The national drinking age and state laws also are incredibly problematic in keeping students safe. Pennsylvania does not provide medical amnesty for students who are ill due to the effects of alcohol. For international students, getting arrested for underaged drinking due to having to go to the hospital could threaten their ability to remain in the United States or to seek United States citizenship if they choose. This puts international students and their friends in a tough position: call Public Safety when their friend is too drunk but risk them having to go the to hospital and the automatic arrest that comes with it, or wait and hope their friend ends up okay? The enforcement of the drinking age on Swarthmore’s campus is of course, the law, but the lack of medical amnesty creates dangerous situations and perverse incentives. The State of Pennsylvania should make students feel like it’s better to be safe than sorry when calling for help by providing medical amnesty to underaged individuals.

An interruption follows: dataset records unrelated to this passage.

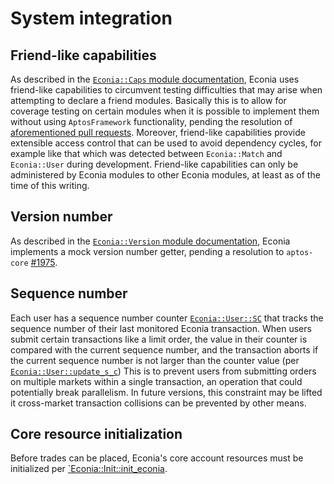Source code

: # System integration

## Friend-like capabilities

As described in the [`Econia::Caps` module documentation](../../../src/move/econia/build/Econia/docs/Caps.md), Econia uses friend-like capabilities to circumvent testing difficulties that may arise when attempting to declare a friend modules.
Basically this is to allow for coverage testing on certain modules when it is possible to implement them without using `AptosFramework` functionality, pending the resolution of [aforementioned pull requests](philosophy.md#Testing).
Moreover, friend-like capabilities provide extensible access control that can be used to avoid dependency cycles, for example like that which was detected between `Econia::Match` and `Econia::User` during development.
Friend-like capabilities can only be administered by Econia modules to other Econia modules, at least as of the time of this writing.

## Version number

As described in the [`Econia::Version` module documentation](../../../src/move/econia/build/Econia/docs/Version.md), Econia implements a mock version number getter, pending a resolution to `aptos-core` [#1975](https://github.com/aptos-labs/aptos-core/issues/1975).

## Sequence number

Each user has a sequence number counter [`Econia::User::SC`](../../../src/move/econia/build/Econia/docs/User.md) that tracks the sequence number of their last monitored Econia transaction.
When users submit certain transactions like a limit order, the value in their counter is compared with the current sequence number, and the transaction aborts if the current sequence number is not larger than the counter value (per [`Econia::User::update_s_c`](../../../src/move/econia/build/Econia/docs/User.md))
This is to prevent users from submitting orders on multiple markets within a single transaction, an operation that could potentially break parallelism.
In future versions, this constraint may be lifted it cross-market transaction collisions can be prevented by other means.

## Core resource initialization

Before trades can be placed, Econia's core account resources must be initialized per [`Econia::Init::init_econia](../../../src/move/econia/build/Econia/docs/Init.md#0xc0deb00c_Init_init_econia).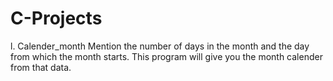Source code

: # C-Projects

l.  Calender_month
          Mention the number of days in the month and the day from which the month starts. This program will give you the month calender             from that data.

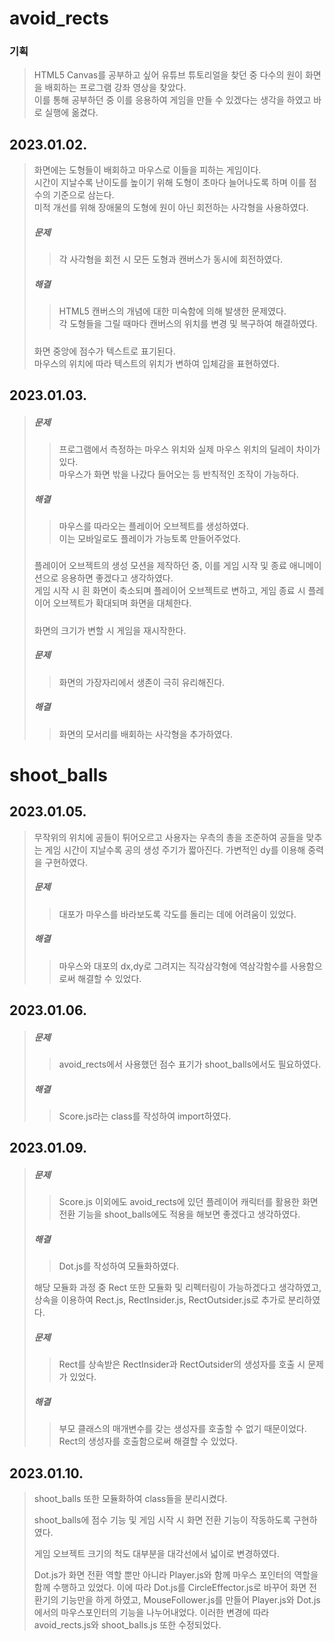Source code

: # avoid_rects

### 기획

> HTML5 Canvas를 공부하고 싶어 유튜브 튜토리얼을 찾던 중 다수의 원이 화면을 배회하는 프로그램 강좌 영상을 찾았다.  
> 이를 통해 공부하던 중 이를 응용하여 게임을 만들 수 있겠다는 생각을 하였고 바로 실행에 옮겼다.

## 2023.01.02.

> 화면에는 도형들이 배회하고 마우스로 이들을 피하는 게임이다.  
> 시간이 지날수록 난이도를 높이기 위해 도형이 초마다 늘어나도록 하며 이를 점수의 기준으로 삼는다.  
> 미적 개선를 위해 장애물의 도형에 원이 아닌 회전하는 사각형을 사용하였다.
>
> ##### 문제
>
> > 각 사각형을 회전 시 모든 도형과 캔버스가 동시에 회전하였다.
>
> ##### 해결
>
> > HTML5 캔버스의 개념에 대한 미숙함에 의해 발생한 문제였다.  
> > 각 도형들을 그릴 때마다 캔버스의 위치를 변경 및 복구하여 해결하였다.
>
> #####
>
> 화면 중앙에 점수가 텍스트로 표기된다.  
> 마우스의 위치에 따라 텍스트의 위치가 변하여 입체감을 표현하였다.

## 2023.01.03.

> ##### 문제
>
> > 프로그램에서 측정하는 마우스 위치와 실제 마우스 위치의 딜레이 차이가 있다.  
> > 마우스가 화면 밖을 나갔다 들어오는 등 반칙적인 조작이 가능하다.
>
> ##### 해결
>
> > 마우스를 따라오는 플레이어 오브젝트를 생성하였다.  
> > 이는 모바일로도 플레이가 가능토록 만들어주었다.
>
> #####
>
> 플레이어 오브젝트의 생성 모션을 제작하던 중, 이를 게임 시작 및 종료 애니메이션으로 응용하면 좋겠다고 생각하였다.  
> 게임 시작 시 흰 화면이 축소되며 플레이어 오브젝트로 변하고, 게임 종료 시 플레이어 오브젝트가 확대되며 화면을 대체한다.
>
> #####
>
> 화면의 크기가 변할 시 게임을 재시작한다.
>
> ##### 문제
>
> > 화면의 가장자리에서 생존이 극히 유리해진다.
>
> ##### 해결
>
> > 화면의 모서리를 배회하는 사각형을 추가하였다.

# shoot_balls

## 2023.01.05.

> 무작위의 위치에 공들이 튀어오르고 사용자는 우측의 총을 조준하여 공들을 맞추는 게임
> 시간이 지날수록 공의 생성 주기가 짧아진다.
> 가변적인 dy를 이용해 중력을 구현하였다.
>
> ##### 문제
>
> > 대포가 마우스를 바라보도록 각도를 돌리는 데에 어려움이 있었다.
>
> ##### 해결
>
> > 마우스와 대포의 dx,dy로 그려지는 직각삼각형에 역삼각함수를 사용함으로써 해결할 수 있었다.

## 2023.01.06.

> ##### 문제
>
> > avoid_rects에서 사용했던 점수 표기가 shoot_balls에서도 필요하였다.
>
> ##### 해결
>
> > Score.js라는 class를 작성하여 import하였다.

## 2023.01.09.

> ##### 문제
>
> > Score.js 이외에도 avoid_rects에 있던 플레이어 캐릭터를 활용한 화면전환 기능을 shoot_balls에도 적용을 해보면 좋겠다고 생각하였다.
>
> ##### 해결
>
> > Dot.js를 작성하여 모듈화하였다.
>
> 해당 모듈화 과정 중 Rect 또한 모듈화 및 리펙터링이 가능하겠다고 생각하였고, 상속을 이용하여 Rect.js, RectInsider.js, RectOutsider.js로 추가로 분리하였다.
>
> ##### 문제
>
> > Rect를 상속받은 RectInsider과 RectOutsider의 생성자를 호출 시 문제가 있었다.
>
> ##### 해결
>
> > 부모 클래스의 매개변수를 갖는 생성자를 호출할 수 없기 때문이었다. Rect의 생성자를 호출함으로써 해결할 수 있었다.

## 2023.01.10.

> shoot_balls 또한 모듈화하여 class들을 분리시켰다.
>
> shoot_balls에 점수 기능 및 게임 시작 시 화면 전환 기능이 작동하도록 구현하였다.
>
> 게임 오브젝트 크기의 척도 대부분을 대각선에서 넓이로 변경하였다.
>
> Dot.js가 화면 전환 역할 뿐만 아니라 Player.js와 함께 마우스 포인터의 역할을 함께 수행하고 있었다. 이에 따라 Dot.js를 CircleEffector.js로 바꾸어 화면 전환기의 기능만을 하게 하였고, MouseFollower.js를 만들어 Player.js와 Dot.js에서의 마우스포인터의 기능을 나누어내었다. 이러한 변경에 따라 avoid_rects.js와 shoot_balls.js 또한 수정되었다.

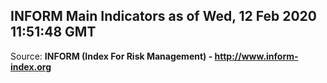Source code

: ## INFORM Main Indicators as of Wed, 12 Feb 2020 11:51:48 GMT

Source: **INFORM (Index For Risk Management) - http://www.inform-index.org**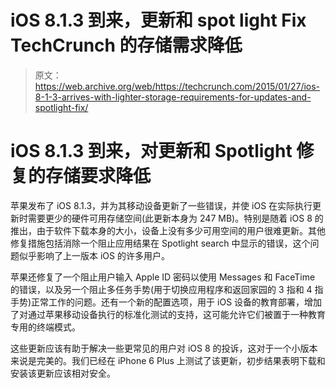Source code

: # iOS 8.1.3 到来，更新和 spot light Fix TechCrunch 的存储需求降低

> 原文：<https://web.archive.org/web/https://techcrunch.com/2015/01/27/ios-8-1-3-arrives-with-lighter-storage-requirements-for-updates-and-spotlight-fix/>

# iOS 8.1.3 到来，对更新和 Spotlight 修复的存储要求降低

苹果发布了 iOS 8.1.3，并为其移动设备更新了一些错误，并使 iOS 在实际执行更新时需要更少的硬件可用存储空间(此更新本身为 247 MB)。特别是随着 iOS 8 的推出，由于软件下载本身的大小，设备上没有多少可用空间的用户很难更新。其他修复措施包括消除一个阻止应用结果在 Spotlight search 中显示的错误，这个问题似乎影响了上一版本 iOS 的许多用户。

苹果还修复了一个阻止用户输入 Apple ID 密码以使用 Messages 和 FaceTime 的错误，以及另一个阻止多任务手势(用于切换应用程序和返回家园的 3 指和 4 指手势)正常工作的问题。还有一个新的配置选项，用于 iOS 设备的教育部署，增加了对通过苹果移动设备执行的标准化测试的支持，这可能允许它们被置于一种教育专用的终端模式。

这些更新应该有助于解决一些更常见的用户对 iOS 8 的投诉，这对于一个小版本来说是完美的。我们已经在 iPhone 6 Plus 上测试了该更新，初步结果表明下载和安装该更新应该相对安全。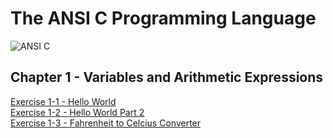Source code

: # The ANSI C Programming Language
![ANSI C](https://images-na.ssl-images-amazon.com/images/I/41gHB8KelXL._SX377_BO1,204,203,200_.jpg)

## Chapter 1 - Variables and Arithmetic Expressions
[Exercise 1-1 - Hello World](https://github.com/beef-erikson/ANSICProgrammingLanguage/blob/master/Chapter1/Exercise1-1/Exercize1-1.c)<br />
[Exercise 1-2 - Hello World Part 2](https://github.com/beef-erikson/ANSICProgrammingLanguage/blob/master/Chapter1/Exercise1-2/Exercise1-2.c)<br />
[Exercise 1-3 - Fahrenheit to Celcius Converter](https://github.com/beef-erikson/ANSICProgrammingLanguage/blob/master/Chapter1/Exercise1-3/Exercize1-3.c)<br />
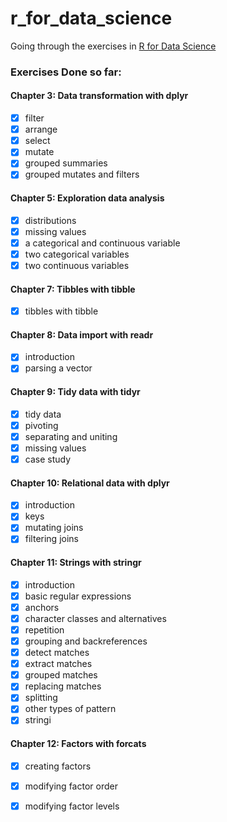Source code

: # r_for_data_science
Going through the exercises in [R for Data
Science](https://r4ds.had.co.nz/index.html)

### Exercises Done so far:
#### Chapter 3: Data transformation with dplyr
- [x] filter
- [x] arrange
- [x] select
- [x] mutate
- [x] grouped summaries
- [x] grouped mutates and filters

#### Chapter 5: Exploration data analysis
- [x] distributions
- [x] missing values
- [x] a categorical and continuous variable
- [x] two categorical variables
- [x] two continuous variables

#### Chapter 7: Tibbles with tibble
- [x] tibbles with tibble

#### Chapter 8: Data import with readr
- [x] introduction
- [x] parsing a vector

#### Chapter 9: Tidy data with tidyr
- [x] tidy data
- [x] pivoting
- [x] separating and uniting
- [x] missing values
- [x] case study

#### Chapter 10: Relational data with dplyr 
- [x] introduction
- [x] keys
- [x] mutating joins
- [x] filtering joins
#### Chapter 11: Strings with stringr 
- [x] introduction
- [x] basic regular expressions
- [x] anchors
- [x] character classes and alternatives
- [x] repetition
- [x] grouping and backreferences 
- [x] detect matches 
- [x] extract matches 
- [x] grouped matches 
- [x] replacing matches 
- [x] splitting
- [x] other types of pattern
- [x] stringi

#### Chapter 12: Factors with forcats
- [x] creating factors
- [x] modifying factor order
- [x] modifying factor levels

Students tend to pregame hard in their dorms with hard liquor and then go out because of stricter enforcement by Public Safety at parties. Pregaming is dangerous, because it mainly features hard alcohol and students attempt to drink too quickly. Strict enforcement of the drinking age at open parties pushes students into hiding in secrecy, and fear of citation makes them not want to call for help if they need it. The current amnesty policy, that the caller gets amnesty, means nothing because students are still hesitant to cause their friend to get cited if it turns out the situation was not as serious as they thought. Public Safety should change their approach to be less punitive in order to build a culture where students don’t feel that they have to dangerously pregame.
The role of Public Safety should be to help students when they need help and to prevent unsafe situations from occurring. Over-enforcement of the alcohol policy and taking students’ things if they are left even briefly unattended does not accomplish either of those tasks. The lack of medical amnesty in state policy make students less likely to seek help. Public Safety should refocus their charge to student safety, not arbitrary rule enforcement.